Наталья Яковлевна успевала выгнать корову пастуху, накалить чугунки, испечь хлебы — «мяконьки». Эти хлебы и в самом деле были такими: давнешь ладонью — сожмутся и опять встанут. Всякий раз за столом вспоминал Костя хлеб, которым угостили его в Куляме.
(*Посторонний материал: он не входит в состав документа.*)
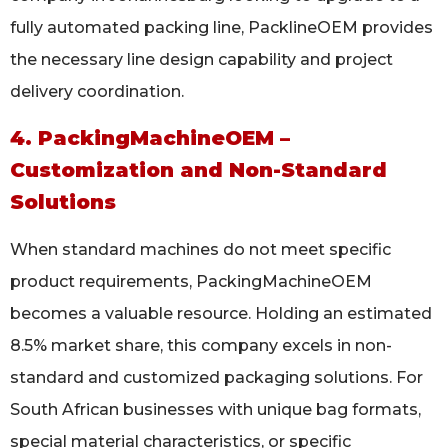
fully automated packing line, PacklineOEM provides
the necessary line design capability and project
delivery coordination.
4. PackingMachineOEM –
Customization and Non-Standard
Solutions
When standard machines do not meet specific
product requirements, PackingMachineOEM
becomes a valuable resource. Holding an estimated
8.5% market share, this company excels in non-
standard and customized packaging solutions. For
South African businesses with unique bag formats,
special material characteristics, or specific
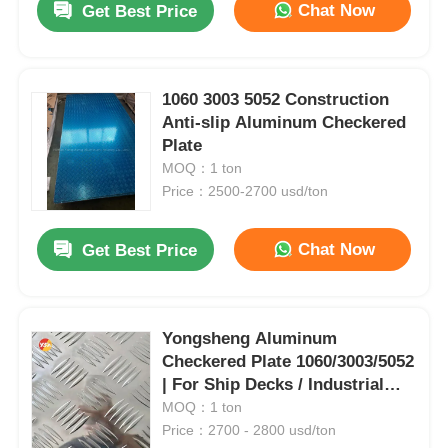
Chat Now
Get Best Price
1060 3003 5052 Construction
Anti-slip Aluminum Checkered
Plate
MOQ：1 ton
Price：2500-2700 usd/ton
Chat Now
Get Best Price
Yongsheng Aluminum
Checkered Plate 1060/3003/5052
| For Ship Decks / Industrial
Platforms / Building Staircases
MOQ：1 ton
| Corrosion-Resistant & Anti-
Price：2700 - 2800 usd/ton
Перед едой все дружно крестились, даже Костя — чтоб не обидеть хозяйку. Прихватив узелочки с обедом, спускались под гору к заводу, по дороге уже толковали о том, что сегодня надо выполнять. Костя молчал, нервничал. Незнакомые мастеровые на него косились. И одеждой отличался он ото всех идущих мимо церкви мотовилихинцев, и положением своим. Он имел право выходить на службу куда позднее, но оставаться дома тоже было невмоготу.
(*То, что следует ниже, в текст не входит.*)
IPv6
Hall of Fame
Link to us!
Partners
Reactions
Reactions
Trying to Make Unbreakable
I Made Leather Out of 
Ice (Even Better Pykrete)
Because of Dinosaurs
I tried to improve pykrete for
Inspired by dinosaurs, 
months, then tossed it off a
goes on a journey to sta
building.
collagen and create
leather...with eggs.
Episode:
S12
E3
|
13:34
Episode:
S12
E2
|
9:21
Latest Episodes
Капитан Воронцов, по-видимому, не мог найти ему подходящего применения. Бочаров чертил, считал всяческие цифры, составлял бумаги, исполнял массу докучливых обязанностей, а порой просто шлялся по стройке.
Вся узкая и длинная, версты на две, площадка вдоль Камы кишела людьми. Кричали, матерились, весело хохотали. Еще нет цеховых стен, а на фундаментах уже выкладывались горны. Вон Андрей Овчинников, в широком запоне, в сбитом на затылок картузе, поблескивает зубами, посвистывает. Огнеупорный кирпич будто сам пристает к его ладони. Лицо Андрея горит, ладно ходят сильные плечи — будто поет хорошую песню. Нет, тогда в госпитале он не хвастал: мотовилихинцы все могут. И Яша с отцом и другими доделывают глубокий каменный чан для литья. Косолапый, будто шкап на ножках, кирпичных дел мастер — из города — поругивается только для порядку.
Наверное, всем им бельмом на глазу кажется Константин Бочаров.
Он побежал по развороченной земле, увертываясь от лопат, телег, балок, огибая деревянные стенки, перепрыгивая ямины. Воронцов развернул на плоском камне чертеж, три угла его пригнетил голышами, на четвертый оперся коленом; объяснил мастерам:
— Фундаменты не должны сопрягаться со стенами. Построим стены сперва деревянные, так будет скорее. После по дереву наведем кирпичную кладку, а доску извлечем изнутри, не останавливая плавки.
— Пожару бы не приключилось, Николай Васильевич.